Stated task a
Recast the listing as a two-column CSV with the columns "field" and "value", starting at the line that contains "scientific name: Verbascum thapsus" and ending at the line that contains "genus: Caligavis". Give one row per line, with each entry in its own quoted field and any line breaks turned into spaces.

Page text
============================================================

With an incredible amount of energy, and a couple of hikers taking my lead to join me in getting an experience of a lifetime, I took off up the trail through the thick forest.  Eager to see what was next, we all flew through the trees.  Switchbacks for nearly 800 yards brought us to new growth, and I felt driven to continue.

As we tore through the new growth, I looked up and could see the side of the mountain above the trees. It is volcanic ash and rocks, straight up.

 

Weather Station

At about 1000 feet elevation, we reached a weather station. It came up suddenly since we were running.   Surrounding the weather station, there was level ground, snow, ice, and rocks. We took a break for a while to refuel. I didn’t feel like I needed much of a break, but it was good for the hikers who were with me. I was a little numb, no sickness, but at this point people often have nausea. We had some water and a little food, and took in the view of Mt Adams and Mt Hood before we took off again.

The view was intense. We were up past the clouds. My guess, by about thirty stories. You could see them settling on the trees below.  A couple hours later we began to catch up to and pass people who left early that morning.

============================================================

Dataset excerpts
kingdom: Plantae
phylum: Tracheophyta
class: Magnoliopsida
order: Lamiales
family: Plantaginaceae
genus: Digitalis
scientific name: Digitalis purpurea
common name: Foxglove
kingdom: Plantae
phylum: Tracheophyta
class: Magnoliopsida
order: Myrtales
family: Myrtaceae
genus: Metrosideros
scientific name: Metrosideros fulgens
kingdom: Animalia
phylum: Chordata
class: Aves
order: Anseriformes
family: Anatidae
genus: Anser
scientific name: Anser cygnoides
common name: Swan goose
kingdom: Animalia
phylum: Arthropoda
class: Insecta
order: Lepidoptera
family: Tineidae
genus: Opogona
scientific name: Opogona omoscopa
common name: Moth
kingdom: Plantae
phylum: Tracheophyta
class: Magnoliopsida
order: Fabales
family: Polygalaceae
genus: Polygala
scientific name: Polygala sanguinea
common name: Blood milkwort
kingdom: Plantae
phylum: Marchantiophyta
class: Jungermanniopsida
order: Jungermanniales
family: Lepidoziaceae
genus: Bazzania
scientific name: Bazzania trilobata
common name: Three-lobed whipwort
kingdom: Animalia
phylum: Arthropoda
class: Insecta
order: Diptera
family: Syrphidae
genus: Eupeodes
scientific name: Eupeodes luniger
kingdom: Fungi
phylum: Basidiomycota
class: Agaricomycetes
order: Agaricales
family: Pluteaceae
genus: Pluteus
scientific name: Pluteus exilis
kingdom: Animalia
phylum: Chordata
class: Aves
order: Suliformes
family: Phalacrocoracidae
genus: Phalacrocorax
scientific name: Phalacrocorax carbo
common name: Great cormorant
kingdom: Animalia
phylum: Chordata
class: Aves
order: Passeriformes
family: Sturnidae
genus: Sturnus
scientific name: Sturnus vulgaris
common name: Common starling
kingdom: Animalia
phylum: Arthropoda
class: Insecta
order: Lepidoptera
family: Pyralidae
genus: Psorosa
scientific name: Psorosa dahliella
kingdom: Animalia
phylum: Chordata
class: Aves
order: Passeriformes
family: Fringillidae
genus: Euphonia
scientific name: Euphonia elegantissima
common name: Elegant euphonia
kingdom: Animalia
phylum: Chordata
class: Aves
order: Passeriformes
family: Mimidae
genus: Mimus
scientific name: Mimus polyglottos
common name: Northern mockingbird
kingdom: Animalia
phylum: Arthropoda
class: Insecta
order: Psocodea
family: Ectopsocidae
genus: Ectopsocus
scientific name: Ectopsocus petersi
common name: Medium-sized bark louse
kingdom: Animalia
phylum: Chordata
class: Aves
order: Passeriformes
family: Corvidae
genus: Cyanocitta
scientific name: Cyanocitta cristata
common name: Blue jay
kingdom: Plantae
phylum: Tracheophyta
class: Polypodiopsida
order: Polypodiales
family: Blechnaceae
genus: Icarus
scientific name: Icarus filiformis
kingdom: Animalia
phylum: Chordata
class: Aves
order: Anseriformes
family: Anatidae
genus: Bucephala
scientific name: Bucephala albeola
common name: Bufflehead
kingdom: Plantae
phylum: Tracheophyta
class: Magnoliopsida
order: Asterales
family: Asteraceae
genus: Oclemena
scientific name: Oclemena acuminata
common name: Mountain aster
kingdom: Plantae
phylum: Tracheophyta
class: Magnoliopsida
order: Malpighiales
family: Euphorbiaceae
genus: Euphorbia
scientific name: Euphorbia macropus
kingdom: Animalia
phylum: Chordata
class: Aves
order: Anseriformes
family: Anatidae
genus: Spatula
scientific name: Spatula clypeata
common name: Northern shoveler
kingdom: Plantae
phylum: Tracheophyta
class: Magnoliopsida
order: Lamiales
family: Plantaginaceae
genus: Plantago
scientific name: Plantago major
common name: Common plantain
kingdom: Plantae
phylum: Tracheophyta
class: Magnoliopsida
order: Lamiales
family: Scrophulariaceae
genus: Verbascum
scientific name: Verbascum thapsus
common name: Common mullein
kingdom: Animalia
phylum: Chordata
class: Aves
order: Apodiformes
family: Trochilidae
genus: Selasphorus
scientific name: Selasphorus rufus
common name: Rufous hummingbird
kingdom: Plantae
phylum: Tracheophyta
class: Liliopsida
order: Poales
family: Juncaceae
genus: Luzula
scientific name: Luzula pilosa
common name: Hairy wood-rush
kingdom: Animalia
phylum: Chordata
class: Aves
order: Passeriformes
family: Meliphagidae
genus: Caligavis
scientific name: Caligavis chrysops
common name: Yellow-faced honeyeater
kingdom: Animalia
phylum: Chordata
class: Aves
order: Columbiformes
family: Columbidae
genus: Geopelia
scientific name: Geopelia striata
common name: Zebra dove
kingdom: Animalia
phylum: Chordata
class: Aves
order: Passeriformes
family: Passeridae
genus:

============================================================

Stated task b
Rewrite the hiking account, starting at "As we tore through" and ending at "early that morning.", with "refuel" replaced by "recharge".

Complete output a
field,value
"scientific name:","Verbascum thapsus"
"common name:","Common mullein"
"kingdom:","Animalia"
"phylum:","Chordata"
"class:","Aves"
"order:","Apodiformes"
"family:","Trochilidae"
"genus:","Selasphorus"
"scientific name:","Selasphorus rufus"
"common name:","Rufous hummingbird"
"kingdom:","Plantae"
"phylum:","Tracheophyta"
"class:","Liliopsida"
"order:","Poales"
"family:","Juncaceae"
"genus:","Luzula"
"scientific name:","Luzula pilosa"
"common name:","Hairy wood-rush"
"kingdom:","Animalia"
"phylum:","Chordata"
"class:","Aves"
"order:","Passeriformes"
"family:","Meliphagidae"
"genus:","Caligavis"

Complete output b
As we tore through the new growth, I looked up and could see the side of the mountain above the trees. It is volcanic ash and rocks, straight up.

 

Weather Station

At about 1000 feet elevation, we reached a weather station. It came up suddenly since we were running.   Surrounding the weather station, there was level ground, snow, ice, and rocks. We took a break for a while to recharge. I didn’t feel like I needed much of a break, but it was good for the hikers who were with me. I was a little numb, no sickness, but at this point people often have nausea. We had some water and a little food, and took in the view of Mt Adams and Mt Hood before we took off again.

The view was intense. We were up past the clouds. My guess, by about thirty stories. You could see them settling on the trees below.  A couple hours later we began to catch up to and pass people who left early that morning.